Just interested in people's opinions, all other things being the same, in a Supersix Hi-Mod frameset vs an Evo frameset. If you had the option of getting a SSHM frameset now or an Evo Sep/Oct would you wait for the Evo or go the HM?

Nick


----------



## zamboni (Sep 11, 2003)

Too early to call for EVO but you can get a SS6 frame set I would go for it.


----------



## oldgoat (Feb 7, 2005)

I had the SS on order but cancel it in favor of the EVO. Plenty of time to see if the EVO is good or bad. If bad I'll get the SS. 
i work at a bike shop and we have 2 coming in soon. cant wait for a test ride to see for myself what the EVO is like.


----------



## Dan Gerous (Mar 28, 2005)

I'd take the Evo... but does it come with the slugs to add weight?


----------



## zamboni (Sep 11, 2003)

oldgoat said:


> I had the SS on order but cancel it in favor of the EVO. Plenty of time to see if the EVO is good or bad. If bad I'll get the SS.
> i work at a bike shop and we have 2 coming in soon. cant wait for a test ride to see for myself what the EVO is like.

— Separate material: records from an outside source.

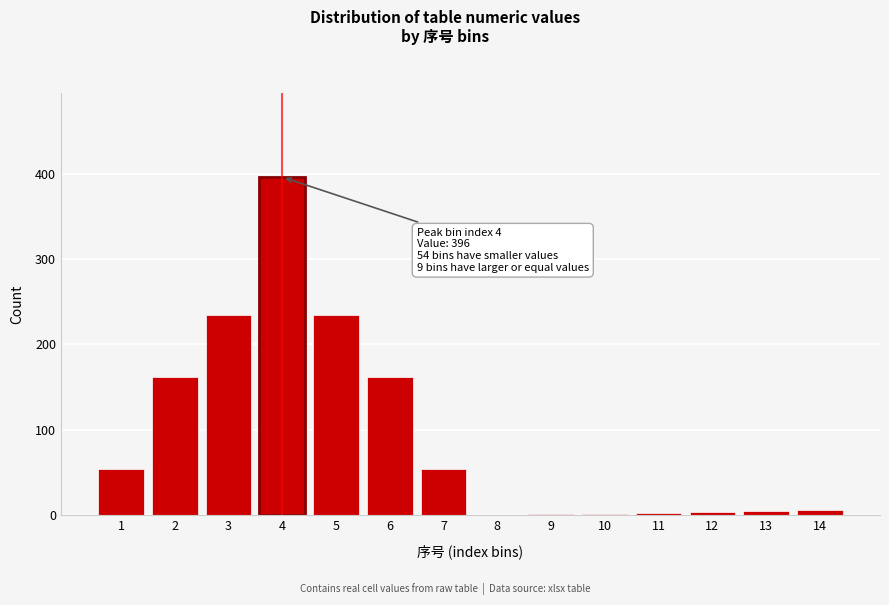

What is the sum of all values?

1317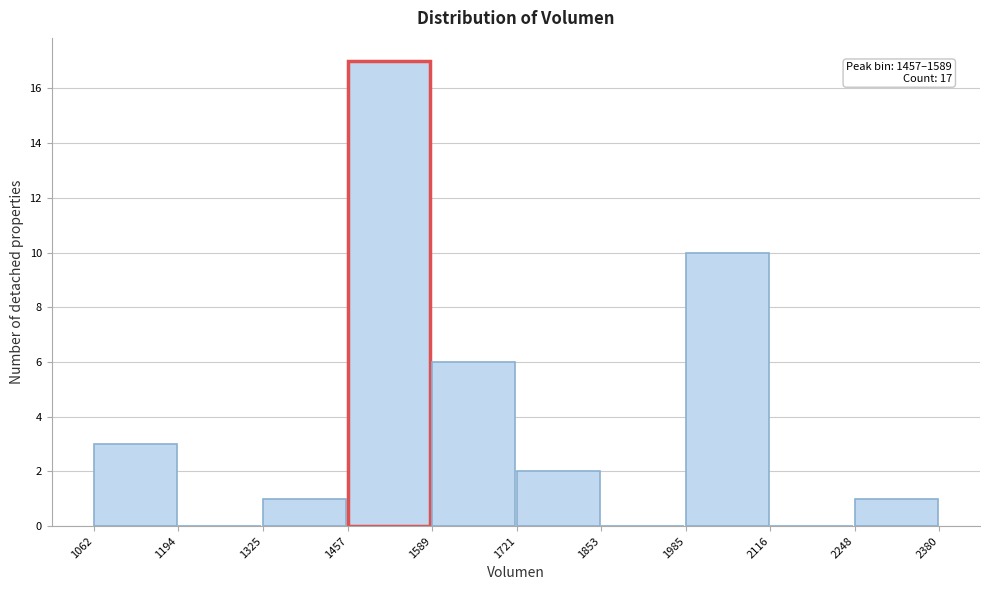

Which range on the x-axis has the tallest bar?

1457 to 1589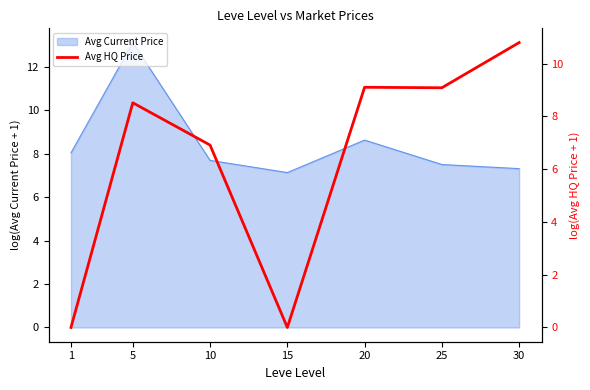

At which label does the data first exceed 8?

5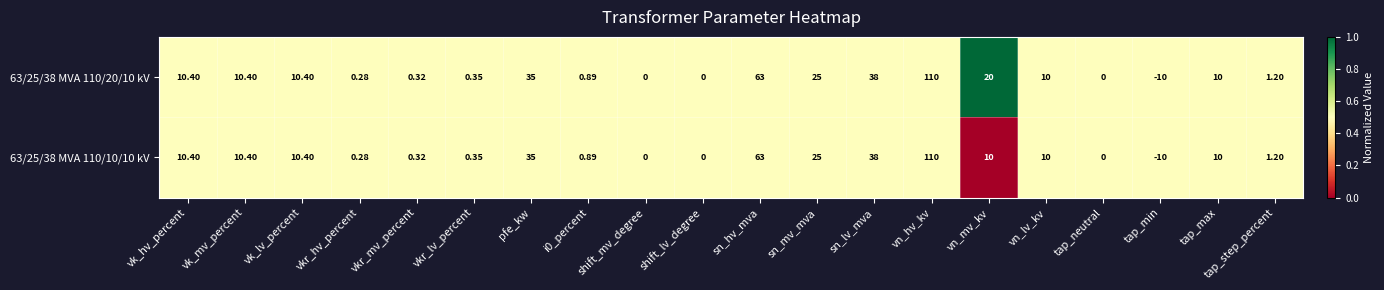

At which category does the chart reach its minimum across all series?

tap_min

It's very close to year end model will Cannondale accepting SS6 frame order at this point?


----------



## hypercycler (Aug 6, 2010)

I saw a couple at a local Cannondale demo day last weekend. Both equipped with SRAM Red group (forgot what wheels). I didn't get to ride them as they were reserved... but I lifted them up and they are crazy light... Well I'm sure they are lighter then my 10' HM but the guy said they are in 13.5lbs range w/o pedals.


----------



## njleach (Jun 21, 2010)

Thanks - I think i'll wait for the Evo...even though I think most of the HM paint schemes are better


----------



## bmwk100 (Apr 17, 2011)

What are the major differences between the SuperSix and the Evo?


----------